CS 600 Solutions to Test II

November 17, 1998

1 Introduce slack variables x₃, x₄, and x₅to obtain

Max z = x₁ + 3x₂
Subject to
-x₁ - x₂ + x₃ = -2
x₁ - x₂ + x₄ = -1
2x₁ + x₂ + x₅ = 4
$x_{i} \geq 0$, i = 1, ..., 5.. If we choose x₁, and x₂ as non-basic variables, then it is not feasible since x₃, and x₄ are negative.
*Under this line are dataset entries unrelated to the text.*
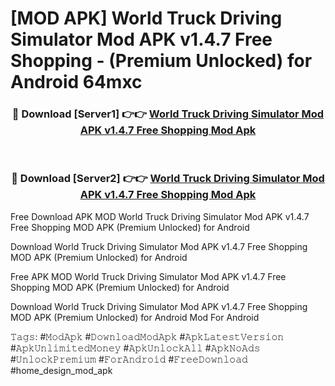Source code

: # [MOD APK] World Truck Driving Simulator Mod APK v1.4.7 Free Shopping - (Premium Unlocked) for Android 64mxc



<div align="center">
<h3>🔴 Download [Server1] 👉👉 <a href="https://momento.my/?title=World_Truck_Driving_Simulator_Mod_APK_v1.4.7_Free_Shopping">World Truck Driving Simulator Mod APK v1.4.7 Free Shopping Mod Apk</a></h3><br>

<h3>🔴 Download [Server2] 👉👉 <a href="https://momento.my/?title=World_Truck_Driving_Simulator_Mod_APK_v1.4.7_Free_Shopping">World Truck Driving Simulator Mod APK v1.4.7 Free Shopping Mod Apk</a></h3>
</div>



Free Download APK MOD World Truck Driving Simulator Mod APK v1.4.7 Free Shopping MOD APK (Premium Unlocked) for Android

Download World Truck Driving Simulator Mod APK v1.4.7 Free Shopping MOD APK (Premium Unlocked) for Android

Free APK MOD World Truck Driving Simulator Mod APK v1.4.7 Free Shopping MOD APK (Premium Unlocked) for Android

Download World Truck Driving Simulator Mod APK v1.4.7 Free Shopping MOD APK (Premium Unlocked) for Android Mod For Android

𝚃𝚊𝚐𝚜: #𝙼𝚘𝚍𝙰𝚙𝚔 #𝙳𝚘𝚠𝚗𝚕𝚘𝚊𝚍𝙼𝚘𝚍𝙰𝚙𝚔 #𝙰𝚙𝚔𝙻𝚊𝚝𝚎𝚜𝚝𝚅𝚎𝚛𝚜𝚒𝚘𝚗 #𝙰𝚙𝚔𝚄𝚗𝚕𝚒𝚖𝚒𝚝𝚎𝚍𝙼𝚘𝚗𝚎𝚢 #𝙰𝚙𝚔𝚄𝚗𝚕𝚘𝚌𝚔𝙰𝚕𝚕 #𝙰𝚙𝚔𝙽𝚘𝙰𝚍𝚜 #𝚄𝚗𝚕𝚘𝚌𝚔𝙿𝚛𝚎𝚖𝚒𝚞𝚖 #𝙵𝚘𝚛𝙰𝚗𝚍𝚛𝚘𝚒𝚍 #𝙵𝚛𝚎𝚎𝙳𝚘𝚠𝚗𝚕𝚘𝚊𝚍 #home_design_mod_apk

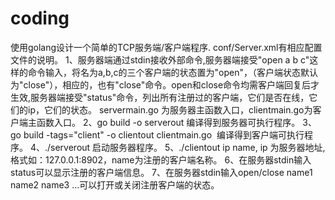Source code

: # coding
使用golang设计一个简单的TCP服务端/客户端程序.
conf/Server.xml有相应配置文件的说明。
1、服务器端通过stdin接收外部命令,服务器端接受"open a b c"这样的命令输入，将名为a,b,c的三个客户端的状态置为"open"，（客户端状态默认为"close"），相应的，也有"close"命令。open和close命令均需客户端回复后才生效,服务器端接受"status"命令，列出所有注册过的客户端，它们是否在线，它们的ip，它们的状态。
servermain.go 为服务器主函数入口，clientmain.go为客户端主函数入口。
2、go build -o serverout  编译得到服务器可执行程序。
3、go build -tags="client" -o clientout clientmain.go  编译得到客户端可执行程序。
4、./serverout 启动服务器程序。
5、./clientout ip name, ip 为服务器地址,格式如：127.0.0.1:8902，name为注册的客户端名称。
6、在服务器stdin输入status可以显示注册的客户端信息。
7、在服务器stdin输入open/close name1 name2 name3 ...可以打开或关闭注册客户端的状态。
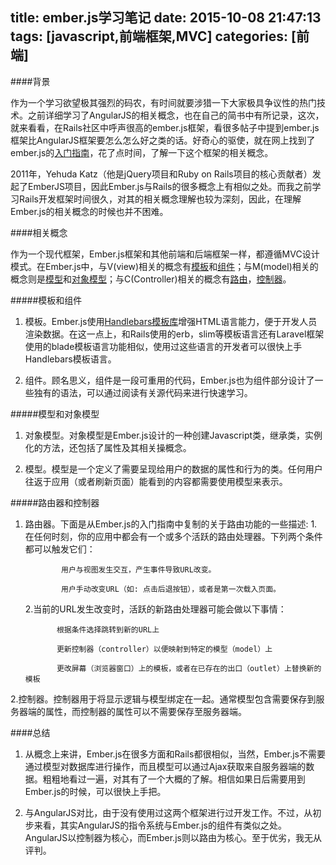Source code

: title: ember.js学习笔记
date: 2015-10-08 21:47:13
tags: [javascript,前端框架,MVC] 
categories: [前端]
---

####背景

作为一个学习欲望极其强烈的码农，有时间就要涉猎一下大家极具争议性的热门技术。之前详细学习了AngularJS的相关概念，也在自己的简书中有所记录，这次，就来看看，在Rails社区中呼声很高的ember.js框架，看很多帖子中提到ember.js框架比AngularJS框架要怎么怎么好之类的话。好奇心的驱使，就在网上找到了ember.js的[入门指南](http://www.emberjs.cn/guides/getting-started/)，花了点时间，了解一下这个框架的相关概念。

<!-- more -->

2011年，Yehuda Katz（他是jQuery项目和Ruby on Rails项目的核心贡献者）发起了EmberJS项目，因此Ember.js与Rails的很多概念上有相似之处。而我之前学习Rails开发框架时间很久，对其的相关概念理解也较为深刻，因此，在理解Ember.js的相关概念的时候也并不困难。

####相关概念

作为一个现代框架，Ember.js框架和其他前端和后端框架一样，都遵循MVC设计模式。在Ember.js中，与V(view)相关的概念有[模板](http://www.emberjs.cn/guides/templates/the-application-template/)和[组件](http://www.emberjs.cn/guides/components/defining-a-component/)；与M(model)相关的概念则是[模型](http://www.emberjs.cn/guides/models/)和[对象模型](http://www.emberjs.cn/guides/object-model/classes-and-instances/)；与C(Controller)相关的概念有[路由](http://www.emberjs.cn/guides/routing/)，[控制器](http://www.emberjs.cn/guides/controllers/)。

#####模板和组件

1. 模板。Ember.js使用[Handlebars模板库](http://handlebarsjs.com/)增强HTML语言能力，便于开发人员渲染数据。在这一点上，和Rails使用的erb，slim等模板语言还有Laravel框架使用的blade模板语言功能相似，使用过这些语言的开发者可以很快上手Handlebars模板语言。


2. 组件。顾名思义，组件是一段可重用的代码，Ember.js也为组件部分设计了一些独有的语法，可以通过阅读有关源代码来进行快速学习。

 #####模型和对象模型

1. 对象模型。对象模型是Ember.js设计的一种创建Javascript类，继承类，实例化的方法，还包括了属性及其相关操概念。

2. 模型。模型是一个定义了需要呈现给用户的数据的属性和行为的类。任何用户往返于应用（或者刷新页面）能看到的内容都需要使用模型来表示。

#####路由器和控制器

1. 路由器。下面是从Ember.js的入门指南中复制的关于路由功能的一些描述:
     1.在任何时刻，你的应用中都会有一个或多个活跃的路由处理器。下列两个条件都可以触发它们：

               用户与视图发生交互，产生事件导致URL改变。

               用户手动改变URL（如: 点击后退按钮），或者是第一次载入页面。

     2.当前的URL发生改变时，活跃的新路由处理器可能会做以下事情：

              根据条件选择跳转到新的URL上

              更新控制器（controller）以便映射到特定的模型（model）上

              更改屏幕（浏览器窗口）上的模板，或者在已存在的出口（outlet）上替换新的模板

2.控制器。控制器用于将显示逻辑与模型绑定在一起。通常模型包含需要保存到服务器端的属性，而控制器的属性可以不需要保存至服务器端。

####总结

1. 从概念上来讲，Ember.js在很多方面和Rails都很相似，当然，Ember.js不需要通过模型对数据库进行操作，而且模型可以通过Ajax获取来自服务器端的数据。粗粗地看过一遍，对其有了一个大概的了解。相信如果日后需要用到Ember.js的时候，可以很快上手把。

2. 与AngularJS对比，由于没有使用过这两个框架进行过开发工作。不过，从初步来看，其实AngularJS的指令系统与Ember.js的组件有类似之处。AngularJS以控制器为核心，而Ember.js则以路由为核心。至于优劣，我无从评判。

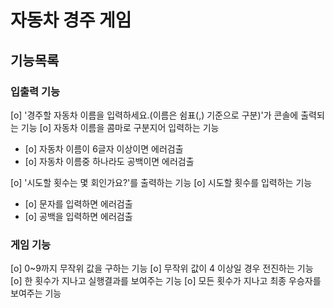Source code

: # 자동차 경주 게임

## 기능목록
### 입출력 기능
[o] '경주할 자동차 이름을 입력하세요.(이름은 쉼표(,) 기준으로 구분)'가 콘솔에 출력되는 기능
[o] 자동차 이름을 콤마로 구분지어 입력하는 기능
  - [o] 자동차 이름이 6글자 이상이면 에러검출
  - [o] 자동차 이름중 하나라도 공백이면 에러검출

[o] '시도할 횟수는 몇 회인가요?'를 출력하는 기능
[o] 시도할 횟수를 입력하는 기능
  - [o] 문자를 입력하면 에러검출
  - [o] 공백을 입력하면 에러검출

### 게임 기능
[o] 0~9까지 무작위 값을 구하는 기능
[o] 무작위 값이 4 이상일 경우 전진하는 기능
[o] 한 횟수가 지나고 실행결과를 보여주는 기능
[o] 모든 횟수가 지나고 최종 우승자를 보여주는 기능


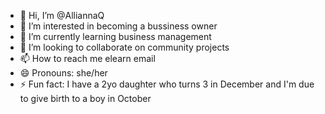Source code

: - 👋 Hi, I’m @AlliannaQ
- 👀 I’m interested in becoming a bussiness owner
- 🌱 I’m currently learning business management
- 💞️ I’m looking to collaborate on community projects
- 📫 How to reach me elearn email
- 😄 Pronouns: she/her
- ⚡ Fun fact: I have a 2yo daughter who turns 3 in December and I'm due to give birth to a boy in October

<!---
AlliannaQ/AlliannaQ is a ✨ special ✨ repository because its `README.md` (this file) appears on your GitHub profile.
You can click the Preview link to take a look at your changes.
--->

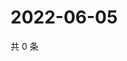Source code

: # 2022-06-05

共 0 条

<!-- BEGIN WEIBO -->
<!-- 最后更新时间 Sun Jun 05 2022 02:17:37 GMT+0800 (China Standard Time) -->

<!-- END WEIBO -->
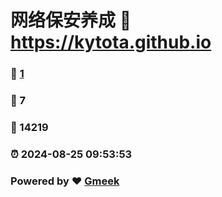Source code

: # 网络保安养成 :link: https://kytota.github.io 
### :page_facing_up: [1](https://kytota.github.io/tag.html) 
### :speech_balloon: 7 
### :hibiscus: 14219 
### :alarm_clock: 2024-08-25 09:53:53 
### Powered by :heart: [Gmeek](https://github.com/Meekdai/Gmeek)
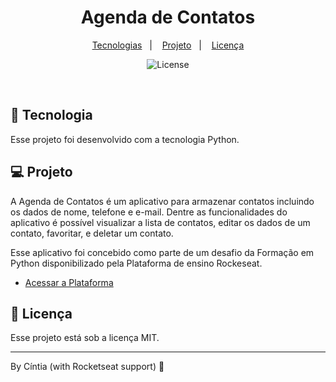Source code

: <h1 align="center"> Agenda de Contatos </h1>

<p align="center">
  <a href="#-tecnologias">Tecnologias</a>&nbsp;&nbsp;&nbsp;|&nbsp;&nbsp;&nbsp;
  <a href="#-projeto">Projeto</a>&nbsp;&nbsp;&nbsp;|&nbsp;&nbsp;&nbsp;
  <a href="#memo-licença">Licença</a>
</p>

<p align="center">
  <img alt="License" src="https://img.shields.io/static/v1?label=license&message=MIT&color=49AA26&labelColor=000000">
</p>

<br>

## 🚀 Tecnologia

Esse projeto foi desenvolvido com a tecnologia Python.

## 💻 Projeto

A Agenda de Contatos é um aplicativo para armazenar contatos incluindo os dados de nome, telefone e e-mail. Dentre as funcionalidades do aplicativo é possível visualizar a lista de contatos, editar os dados de um contato, favoritar, e deletar um contato.

Esse aplicativo foi concebido como parte de um desafio da Formação em Python disponibilizado pela Plataforma de ensino Rockeseat.

- [Acessar a Plataforma](https://www.rocketseat.com.br)


## 📝 Licença

Esse projeto está sob a licença MIT.

---

By Cíntia (with Rocketseat support) 👋
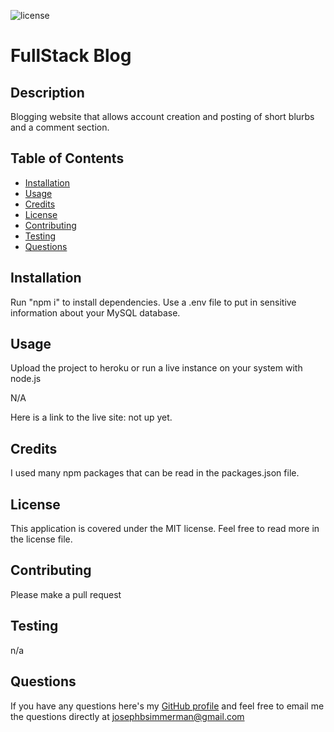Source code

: ![license](https://img.shields.io/static/v1?label=license&message=MIT&color=blueviolet)

# FullStack Blog

## Description
Blogging website that allows account creation and posting of short blurbs and a comment section.

## Table of Contents

- [Installation](#installation)
- [Usage](#usage)
- [Credits](#credits)
- [License](#license)
- [Contributing](#contributing)
- [Testing](#testing)
- [Questions](#questions)

## Installation

Run "npm i" to install dependencies. Use a .env file to put in sensitive information about your MySQL database.

## Usage

Upload the project to heroku or run a live instance on your system with node.js

N/A

Here is a link to the live site: not up yet.

<!-- Here is a slot to put in screenshots -->




## Credits 

I used many npm packages that can be read in the packages.json file.

## License

This application is covered under the MIT license. Feel free to read more in the license file.

## Contributing

Please make a pull request

## Testing

n/a 

## Questions

If you have any questions here's my [GitHub profile](https://github.com/FruityOkapi) and feel free to email me the questions directly at josephbsimmerman@gmail.com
Let us find an initial feasible solution by introducing a new variable x₀, and solving the following LP problem:

Max z = -x₀
Subject to
$-x_{1} - x_{2} - x_{0} \leq -2$
$x_{1} - x_{2} - x_{0} \leq -1$
$2x_{1} + x_{2} - x_{0} \leq 4$
$x_{i} \geq 0$, i = 0, 1,2.. This can be solved starting with

Max z = -x₀
Subject to
-x₁ - x₂ - x₀ + x₃ = -2
x₁ - x₂ - x₀ + x₄ = -1
2x₁ + x₂ - x₀ + x₅ = 4
$x_{i} \geq 0$, i = 0, ..., 5..

If we select x₃, x₄, and x₅ as basic variables, it is not feasible as can be seen below.

x₃ = -2 + x₁ + x₂ + x₀
x₄ = -1 - x₁ + x₂ + x₀
x₅= 4 - 2x₁ - x₂ + x₀
z = -x₀.
$x_{i} \geq 0$, i = 0, ..., 5..

Select 2 for the initial value for x₀ while keeping x₁ and x₂ 0. Then the initial dictionary is

x₀ = 2 - x₁ - x₂ + x₃
x₄ = 1 - 2x₁ + x₃
x₅= 6 - 3x₁ - 2x₂ + x₃
z = -2 + x₁ + x₂ - x₃.
$x_{i} \geq 0$, i = 0, ..., 5.. Interchanging x₂ with x₀ for a new dictionary, we obtain

x₂ = 2 - x₁ - x₀ + x₃
x₄ = 1 - 2x₁ + x₃
x₅= 2 - x₁ + 2x₀ - x₃
z = -x₀.

Thus the original problem is feasible, and an initial feasible solution for the original problem is

x₀ = 0, x₁ = 0, x₂ = 2, x₃= 0, x₄ = 1, and x₅ = 2.

2 a) The dual is

Max 5y₁ + 8y₂
Subject to
$y_{1} + 2y_{2} \leq 8$
$-y_{1} + y_{2} \leq 3$
$3y_{1} + y_{2} \leq 9$
$2y_{1} -2 y_{2} \leq 3$
$y_{1}, y_{2} \geq 0$

b) Draw a graph of the feasible region and also two or three positions of z = c lines for the objective function. By sliding up the line z = c we can see that z is maximum at y₁ = 2, y₂ = 3, and z = 34.

3 a) Let f₁(x₁) = 4x₁ - x₁², and
f₂(x₂) = 4x₂ - x₂³.

Then f's can be approximated by

f₁(x₁₁,x₁₂,x₁₃) = 3x₁₁ + x₁₂ - x₁₃, and
f₂(x₂₁,x₂₂,x₂₃) = 3x₂₁ -3x₂₂ -15x₂₃,

where $0 \leq x_{ij} \leq 1$ and x_ij = 0 if x_ij-1 < 1for all i and j, i = 1,2, and j = 1,2,3.

Hence the approximation problem is

Max z = 3x₁₁ + x₁₂ - x₁₃ + 3x₂₁ -3x₂₂ -15x₂₃
Subject to
$2(x_{11} + x_{12} + x_{13}) + 5(x_{21} + x_{22} + x_{23}) \leq 14$
$3(x_{11} + x_{12} + x_{13}) + (x_{21} + x_{22} + x_{23}) \leq 8$
$0 \leq x_{ij} \leq 1$ for all i and j, i = 1,2, and j = 1,2,3.

b) Let x_ij = 0 for all i and j, i = 1,2, and j = 1,2,3, and let all the slack variables a basic variable.